[Record excerpts Boundary: Start]
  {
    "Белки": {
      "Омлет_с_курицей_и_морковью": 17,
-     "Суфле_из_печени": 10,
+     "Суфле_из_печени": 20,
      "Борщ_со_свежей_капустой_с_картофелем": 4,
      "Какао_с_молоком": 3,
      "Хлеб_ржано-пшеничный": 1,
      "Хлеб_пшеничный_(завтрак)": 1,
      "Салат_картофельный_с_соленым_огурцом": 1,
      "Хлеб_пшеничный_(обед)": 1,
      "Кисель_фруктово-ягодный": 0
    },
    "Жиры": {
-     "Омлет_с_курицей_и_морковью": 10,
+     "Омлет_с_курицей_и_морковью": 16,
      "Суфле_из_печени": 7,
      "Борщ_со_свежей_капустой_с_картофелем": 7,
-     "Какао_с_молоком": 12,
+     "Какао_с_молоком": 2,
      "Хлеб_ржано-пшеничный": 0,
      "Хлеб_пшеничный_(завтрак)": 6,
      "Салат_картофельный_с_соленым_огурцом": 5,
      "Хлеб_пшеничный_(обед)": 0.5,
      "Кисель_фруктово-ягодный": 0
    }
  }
[Record excerpts Boundary: End]
[Record excerpts Boundary: Start]
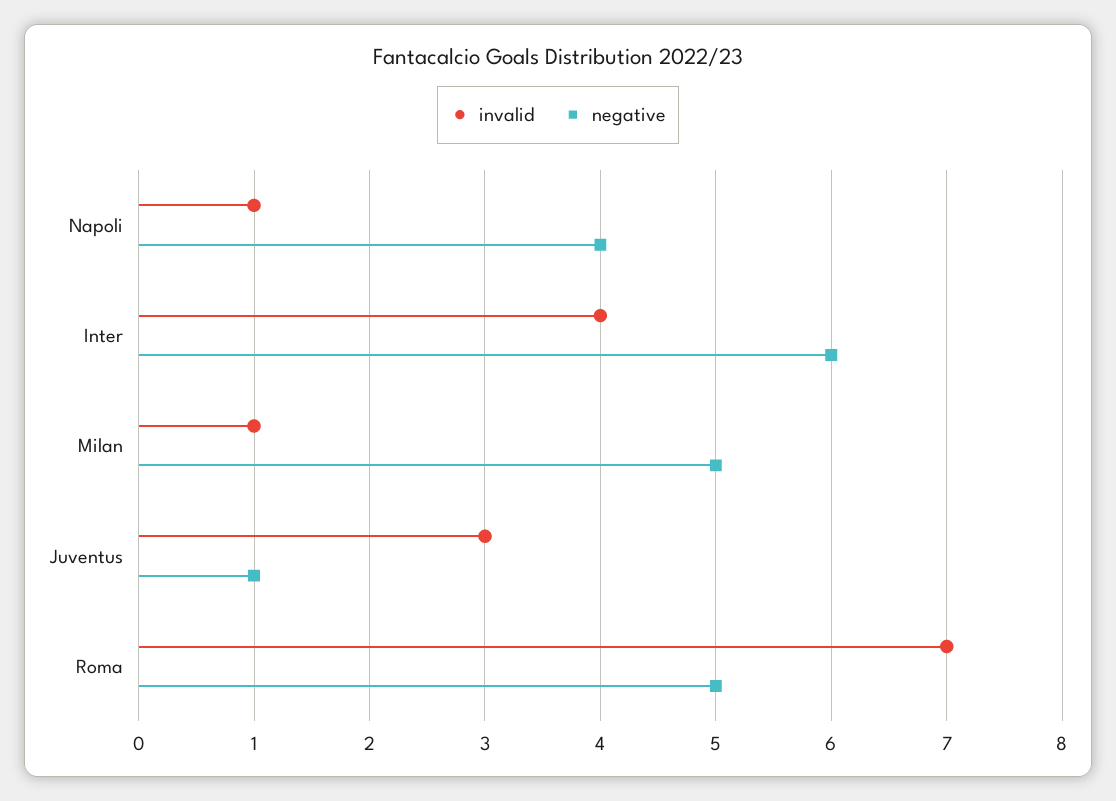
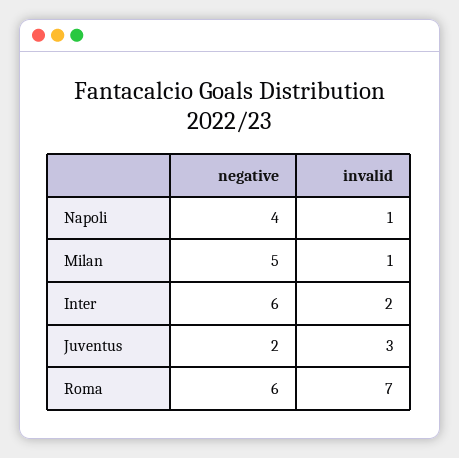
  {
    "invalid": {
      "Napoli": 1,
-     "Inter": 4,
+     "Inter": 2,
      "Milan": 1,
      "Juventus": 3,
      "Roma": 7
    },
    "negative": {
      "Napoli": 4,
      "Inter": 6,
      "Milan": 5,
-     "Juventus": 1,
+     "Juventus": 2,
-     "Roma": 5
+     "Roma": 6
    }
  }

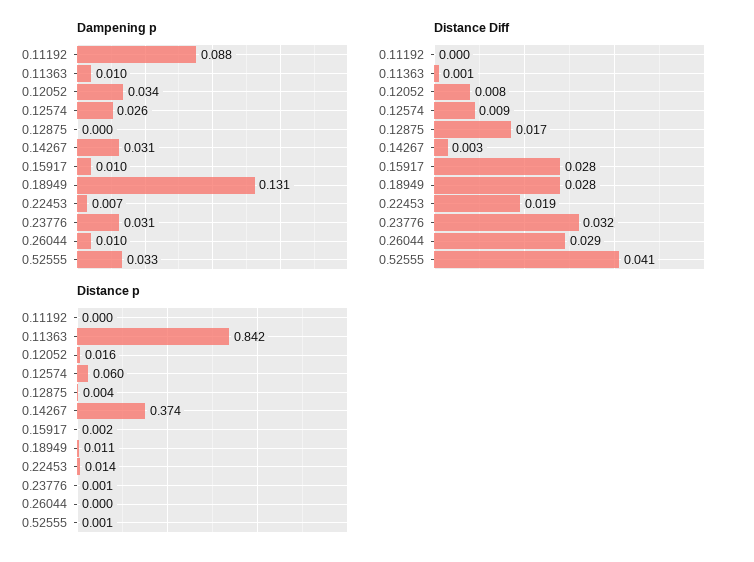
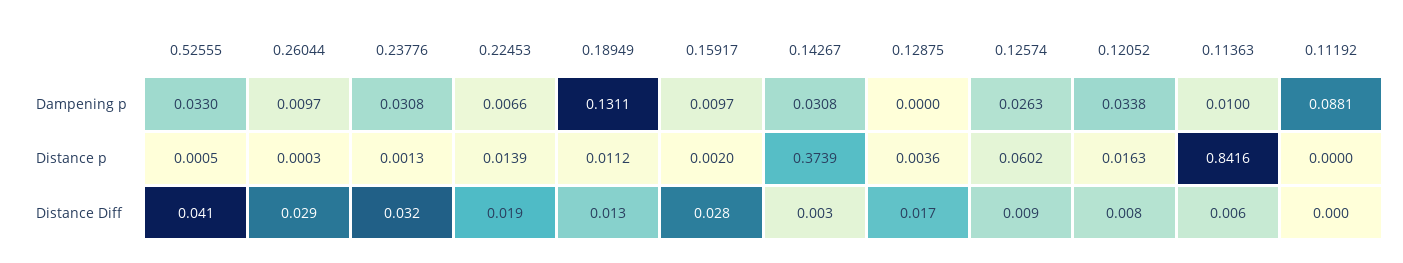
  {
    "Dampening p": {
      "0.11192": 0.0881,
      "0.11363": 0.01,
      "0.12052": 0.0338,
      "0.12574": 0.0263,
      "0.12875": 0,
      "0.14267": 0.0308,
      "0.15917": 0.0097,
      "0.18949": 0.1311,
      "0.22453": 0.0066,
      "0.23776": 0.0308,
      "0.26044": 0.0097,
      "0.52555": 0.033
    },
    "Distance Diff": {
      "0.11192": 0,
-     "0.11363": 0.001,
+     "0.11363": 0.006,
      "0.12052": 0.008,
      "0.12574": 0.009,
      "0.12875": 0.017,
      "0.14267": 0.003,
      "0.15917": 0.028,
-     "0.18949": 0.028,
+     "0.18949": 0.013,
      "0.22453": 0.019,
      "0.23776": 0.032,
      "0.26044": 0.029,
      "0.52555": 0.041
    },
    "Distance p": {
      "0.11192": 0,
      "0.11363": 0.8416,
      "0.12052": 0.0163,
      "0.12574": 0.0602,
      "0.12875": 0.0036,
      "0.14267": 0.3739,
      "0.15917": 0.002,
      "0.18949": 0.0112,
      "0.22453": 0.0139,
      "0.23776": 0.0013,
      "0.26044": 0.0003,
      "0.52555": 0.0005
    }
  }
[Record excerpts Boundary: End]
[Record excerpts Boundary: Start]
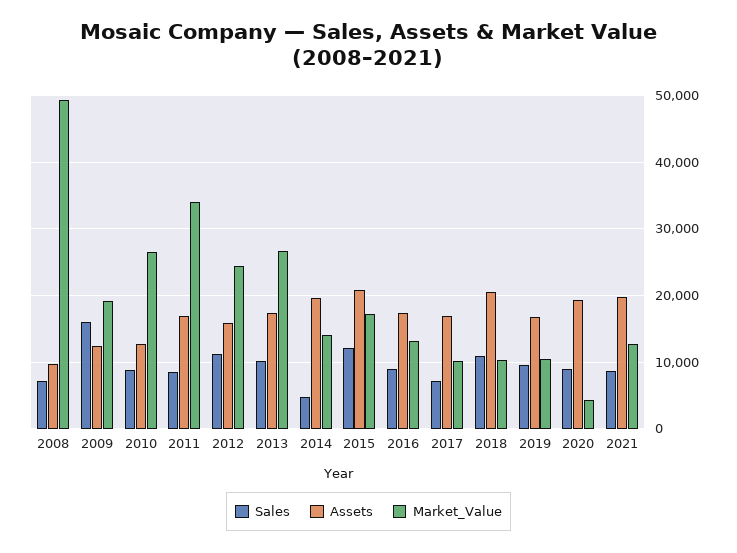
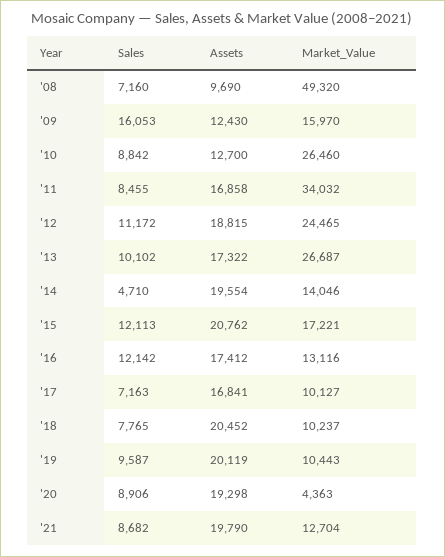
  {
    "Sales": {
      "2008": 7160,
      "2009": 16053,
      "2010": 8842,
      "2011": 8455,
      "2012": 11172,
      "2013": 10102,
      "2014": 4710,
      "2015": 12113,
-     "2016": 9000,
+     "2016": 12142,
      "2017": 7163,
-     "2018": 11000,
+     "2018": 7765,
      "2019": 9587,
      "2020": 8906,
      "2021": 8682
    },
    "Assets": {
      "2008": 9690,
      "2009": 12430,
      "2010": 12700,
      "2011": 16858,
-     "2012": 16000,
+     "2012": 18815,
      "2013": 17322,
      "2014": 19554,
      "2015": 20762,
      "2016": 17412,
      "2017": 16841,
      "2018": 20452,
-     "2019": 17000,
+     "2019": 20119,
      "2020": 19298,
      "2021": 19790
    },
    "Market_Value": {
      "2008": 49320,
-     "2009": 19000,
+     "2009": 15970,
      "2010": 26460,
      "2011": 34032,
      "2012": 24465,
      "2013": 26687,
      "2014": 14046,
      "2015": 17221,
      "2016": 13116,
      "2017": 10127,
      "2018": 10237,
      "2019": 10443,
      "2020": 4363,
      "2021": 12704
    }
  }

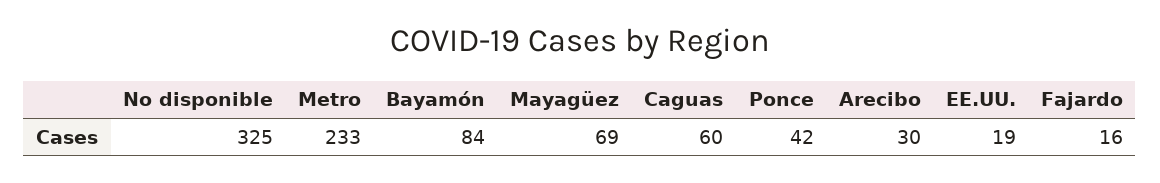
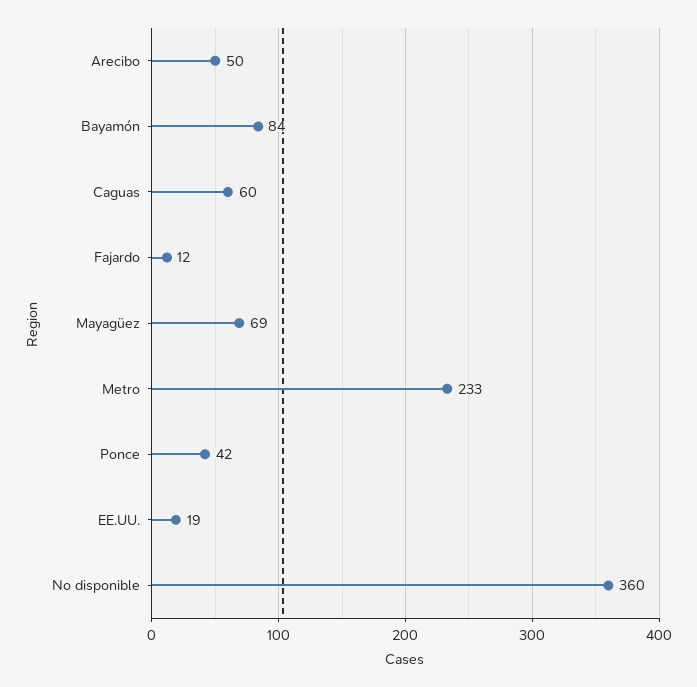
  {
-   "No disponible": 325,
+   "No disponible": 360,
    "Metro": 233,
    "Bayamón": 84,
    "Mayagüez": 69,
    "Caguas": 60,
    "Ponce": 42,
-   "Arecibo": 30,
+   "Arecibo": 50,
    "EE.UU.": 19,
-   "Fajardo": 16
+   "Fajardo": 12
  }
[Record excerpts Boundary: End]
> [Problem requirements] Filter these records, keeping every line where the word "обед" occurs.

> [Output below]
      "Хлеб_пшеничный_(обед)": 1,
      "Хлеб_пшеничный_(обед)": 0.5,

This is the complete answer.